Viral suppression rates at delivery are higher among women who start antiretroviral (ARV) treatment for HIV after 20 weeks of gestation with a regimen based on Isentress (raltegravir) compared with those who take Sustiva (efavirenz)-based regimens, aidsmap reports.
Presenting their findings at the 2019 Conference on Retroviruses and Opportunistic Infections (CROI) in Seattle, researchers conducted a study of 408 pregnant women in South America, Africa, Thailand and the United States between 2013 and 2018. Half the study population started ARV treatment between 20 and 28 weeks of gestation while the other half began treatment between 28 and 37 weeks of gestation. The median gestational age at the study’s baseline was 29.6 weeks.
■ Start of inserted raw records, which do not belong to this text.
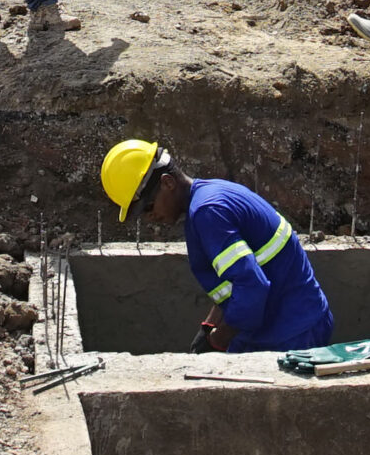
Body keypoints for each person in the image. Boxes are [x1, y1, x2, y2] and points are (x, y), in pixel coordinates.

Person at [97, 140, 334, 353]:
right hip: (290, 321)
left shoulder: (207, 213)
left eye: (148, 207)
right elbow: (236, 279)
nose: (149, 218)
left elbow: (252, 285)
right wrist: (209, 325)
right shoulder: (208, 197)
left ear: (167, 183)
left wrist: (218, 340)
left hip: (291, 333)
Fifty-three percent of the women were Latina and 36 percent were Black. Upon their entry into the study, the participants’ median viral load was about 8,000.
The women were randomized to begin ARV treatment with a regimen based on Isentress or Sustiva.
The researchers analyzed data on the 307 women whose HIV did not show signs of mutations that confer resistance to ARVs. Among these women, 94 percent of those in the Isentress group and 84 percent of those in the Sustiva group had a viral load below 200 at delivery. Among those who started ARVs after week 28 of gestation, a respective 93 percent and 71 percent of the women in each arm were virally suppressed. There was no such difference in the viral suppression rate among those women who started HIV treatment prior to week 28 of gestation.
Ninety-two percent of women in the Isentress group experienced either a 100-fold (99 percent) reduction in their viral load or a viral load below 200 after two weeks of treatment, had a sustained a viral load below 1,000 according to all tests taken after week four of the study and stayed on their assigned study drug through the point of their delivery. Sixty-four percent of those in the Sustiva group achieved these benchmarks of treatment success.
Ninety-three percent of those in the Isentress group and 69 percent of those in the Sustiva group experienced either a 100-fold viral load decline or a viral load below 200 within two weeks of treatment.
Women in the Isentress group developed a fully suppressed viral load after a median of eight days, compared with 15 days among the women in the Sustiva group.
Between the two study arms there were no differences in adverse health outcomes for the mothers or their infants, including cases of stillbirth, preterm birth or, among the mothers, grade 3 or 4 adverse health events. Six infants in the Sustiva group and one in the Isentress group had a positive HIV viral load following delivery. All of their mothers entered the study at week 28 of gestation or later.